Cemitérios sempre me encantaram pela paz que transmitem, pela arte que abrigam e por seu silêncio. Um silêncio repleto de histórias, é verdade, mas também cercado de um grande tabu: a morte.
Cercada de misticismo, crenças, adoração, medo e curiosidade, esta dama (sim, a morte é mulher e daquelas poderosas) é a grande inspiração, mesmo que inconsciente, de nossos maiores feitos, é nossa maior motivação. Afinal, o que seria da vida sem a morte? Sem a morte não haveria legado.
Entre o esquecimento e a memória, o medo e a adoração, cemitérios são ambientes convidativos ao imaginário, à apreciação e à reflexão. Fantasio sobre as histórias impressas nas lápides, sobre as fotografias onde seus personagens já quase não habitam e aprecio as obras erguidas in memoriam. Tropeço num pedaço de madeira que outrora foi uma cruz e hoje é o único vestígio de que ali alguém jaz.

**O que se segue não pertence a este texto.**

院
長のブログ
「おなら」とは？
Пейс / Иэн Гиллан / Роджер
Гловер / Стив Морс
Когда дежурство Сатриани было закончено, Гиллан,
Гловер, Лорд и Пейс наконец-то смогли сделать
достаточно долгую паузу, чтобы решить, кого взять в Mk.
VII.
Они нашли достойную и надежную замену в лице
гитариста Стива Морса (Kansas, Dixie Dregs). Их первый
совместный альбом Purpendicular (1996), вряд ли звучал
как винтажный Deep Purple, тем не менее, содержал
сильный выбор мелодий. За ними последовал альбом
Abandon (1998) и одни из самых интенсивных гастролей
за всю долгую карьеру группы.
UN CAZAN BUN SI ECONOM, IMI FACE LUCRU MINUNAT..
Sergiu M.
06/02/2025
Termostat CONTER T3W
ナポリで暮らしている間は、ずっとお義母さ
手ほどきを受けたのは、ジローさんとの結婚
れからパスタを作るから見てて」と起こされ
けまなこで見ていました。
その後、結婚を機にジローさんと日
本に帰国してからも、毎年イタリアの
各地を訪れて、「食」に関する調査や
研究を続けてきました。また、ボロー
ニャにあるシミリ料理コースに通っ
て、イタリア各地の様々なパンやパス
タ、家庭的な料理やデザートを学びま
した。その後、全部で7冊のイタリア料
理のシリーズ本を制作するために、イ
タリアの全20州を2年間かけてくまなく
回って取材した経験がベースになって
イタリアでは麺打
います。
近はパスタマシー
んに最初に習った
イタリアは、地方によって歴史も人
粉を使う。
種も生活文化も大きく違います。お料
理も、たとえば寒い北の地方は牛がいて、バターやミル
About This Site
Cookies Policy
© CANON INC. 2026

Depois de muitas contemplações, reflexões e imagens captadas, durante a edição do Photoespaña em 2013, mostrei algumas delas para o fotógrafo Marcelo Schellini que me perguntou: “Você conhece a festa dos mortos no México?”. Eu não conhecia.

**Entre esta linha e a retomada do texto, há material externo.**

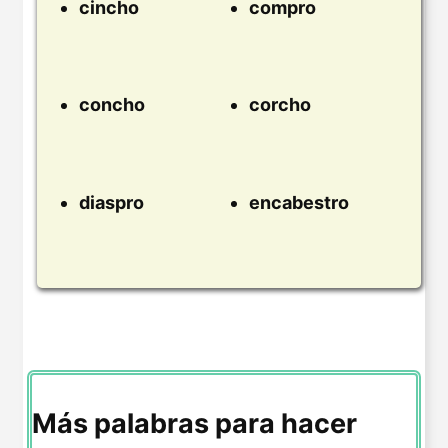
cincho
compro
concho
corcho
diaspro
encabestro
Más palabras para hacer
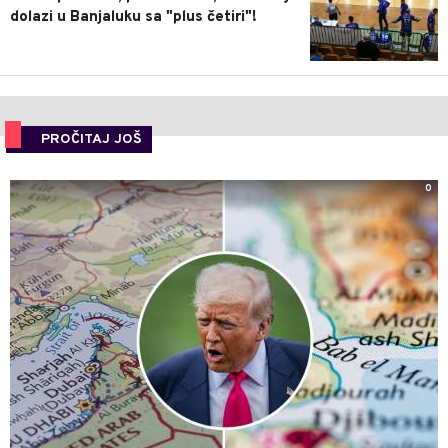
dolazi u Banjaluku sa "plus četiri"!
PROČITAJ JOŠ
0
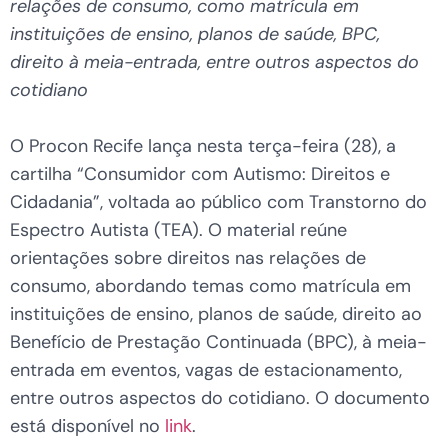
relações de consumo, como matrícula em
instituições de ensino, planos de saúde, BPC,
direito à meia-entrada, entre outros aspectos do
cotidiano
O Procon Recife lança nesta terça-feira (28), a
cartilha “Consumidor com Autismo: Direitos e
Cidadania”, voltada ao público com Transtorno do
Espectro Autista (TEA). O material reúne
orientações sobre direitos nas relações de
consumo, abordando temas como matrícula em
instituições de ensino, planos de saúde, direito ao
Benefício de Prestação Continuada (BPC), à meia-
entrada em eventos, vagas de estacionamento,
entre outros aspectos do cotidiano. O documento
está disponível no
link
.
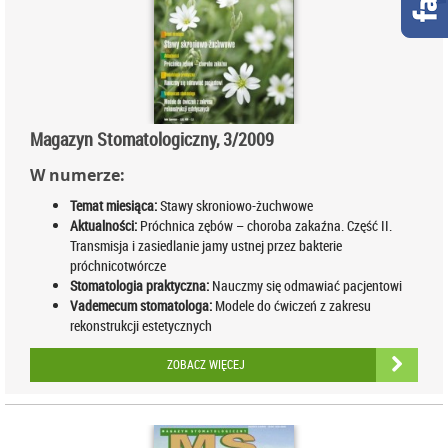
Magazyn Stomatologiczny, 3/2009
W numerze:
Temat miesiąca:
Stawy skroniowo-żuchwowe
Aktualności:
Próchnica zębów – choroba zakaźna. Część II.
Transmisja i zasiedlanie jamy ustnej przez bakterie
próchnicotwórcze
Stomatologia praktyczna:
Nauczmy się odmawiać pacjentowi
Vademecum stomatologa:
Modele do ćwiczeń z zakresu
rekonstrukcji estetycznych
ZOBACZ WIĘCEJ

Meses depois, os caminhos do mundo corporativo me levaram a um período de férias que inicalmente incômodo, se fez perfeito: meados de outubro, início de novembro. Logo me lembrei do questionamento de Schellini e iniciei minhas pesquisas e planejamento. Estava decidido: ira ao México.
Em outubro de 2014 desembarquei em uma Cidade do México já colorida e povoada por altares floridos, Catrinas e Catrins. Após alguns dias na capital, parti a Oaxaca, região que abriga muitas das tradições do país, seus ritos e gastronomia. Foi na terra de Frida Kahlo o meu primeiro contato com os cemitérios mexicanos.
Crêem os mexicanos que naquelas noites as almas de seus entes regressam e visitam os vivos. Fotografias e objetos servem como guia e incenso purifica o caminho. Ao chegarem, uma festa os espera: comida, flores, mariacchis e mezcal aquecem e animam as madrugadas frias de outono. Túmulos amorosamente ornados, ao redor dos quais famílias se reunem num misto de saudade, emoção e alegria. Oram, conversam, cantam, comem, bebem e recordam. Olhos marejados observam o movimento de turistas e equipes de TV a admirar e registrar a celebração.
Me vi em um solo sagrado, em meio a uma tradição secular fruto de sincretismo cultural e religioso. Perguntei a algumas pessoas se elas realmente crêem no retorno das almas naqueles dias e a resposta foi unânime: sim! “E quem não voltaria?”, penso eu. Algo lindo assim não se pode perder.